In this paper, as in [Reference Rasch, Pfaff, Schäfer, Henkel, Schwarz, Marpe and Wiegand18] and [Reference Rasch, Pfaff, Schäfer, Schwarz, Winken, Siekmann, Marpe and Wiegand3], the diffusion filters are implemented such that they use the reconstructed samples on the boundary where they are applicable. In contrast to [Reference Rasch, Pfaff, Schäfer, Henkel, Schwarz, Marpe and Wiegand18] and [Reference Rasch, Pfaff, Schäfer, Schwarz, Winken, Siekmann, Marpe and Wiegand3], here in Section VI, additionally, an alternative is shown which avoids accessing the reconstructed samples in the inter case: A Neumann boundary condition is implemented and tested empirically. In a discrete setting, this means that the samples are mirrored across the boundary. It is shown that the alternative boundary condition only affects the bitrate savings to a very small degree.

Eventually, in Section VII, we show results of up to $1.74 \%$ bitrate savings for All Intra at $43 \%$ encoding and $19 \%$ decoding complexity increase. In case of Random Access, $2.27 \%$ bitrate savings are achieved at $19 \%$ encoding and $17 \%$ decoding complexity increase. For individual UHD sequences, the method yields up to $7.36 \%$ bitrate savings for Random Access. Note that these results include the complexity reductions like the restriction on certain block sizes as described in [Reference Rasch, Pfaff, Schäfer, Henkel, Schwarz, Marpe and Wiegand18].

II. STATE-OF-THE-ART VIDEO CODING

The standardization of video coding technology plays a major role in the broad adoption and growing popularity of video technology. The main purpose of a video coding standard is to define the interface between encoder and decoder to ensure interoperability among a wide range of devices. Video coding standards are designed to provide a maximal degree of freedom for the manufacturers to adapt the encoder to specific applications. More details can be found in [Reference Wiegand and Schwarz19].

All modern video codecs use the concept of hybrid coding. The term “hybrid” goes as far back as to the 1980s [Reference Netravali and Limb2] and describes a combination of two fundamental concepts of video coding, predictive coding, and transform coding. The basic architecture of a hybrid video encoder together with an enclosed decoder is shown in Fig. 1, additionally depicting the new prediction filter step proposed here. The flow of the encoder is depicted using continuous lines.

For the sake of simplicity, here, we will describe the encoder only. Note that the standard does not imply a specific encoding approach. The following is to be read as an example of a particular encoder such as can be found in [20].

Written task 1 ▸ Duplicate the video coding passage between "In this paper, as" and "very small degree.", inclusive.

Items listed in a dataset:
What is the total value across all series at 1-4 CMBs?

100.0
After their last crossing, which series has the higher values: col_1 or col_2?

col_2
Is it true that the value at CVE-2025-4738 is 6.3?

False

Written task 2 ▸ Rewrite the listing with "series" substituted by "line" and everything else left unchanged.

Reply 1 ▸
In this paper, as in [Reference Rasch, Pfaff, Schäfer, Henkel, Schwarz, Marpe and Wiegand18] and [Reference Rasch, Pfaff, Schäfer, Schwarz, Winken, Siekmann, Marpe and Wiegand3], the diffusion filters are implemented such that they use the reconstructed samples on the boundary where they are applicable. In contrast to [Reference Rasch, Pfaff, Schäfer, Henkel, Schwarz, Marpe and Wiegand18] and [Reference Rasch, Pfaff, Schäfer, Schwarz, Winken, Siekmann, Marpe and Wiegand3], here in Section VI, additionally, an alternative is shown which avoids accessing the reconstructed samples in the inter case: A Neumann boundary condition is implemented and tested empirically. In a discrete setting, this means that the samples are mirrored across the boundary. It is shown that the alternative boundary condition only affects the bitrate savings to a very small degree.

Reply 2 ▸
What is the total value across all line at 1-4 CMBs?

100.0
After their last crossing, which line has the higher values: col_1 or col_2?

col_2
Is it true that the value at CVE-2025-4738 is 6.3?

False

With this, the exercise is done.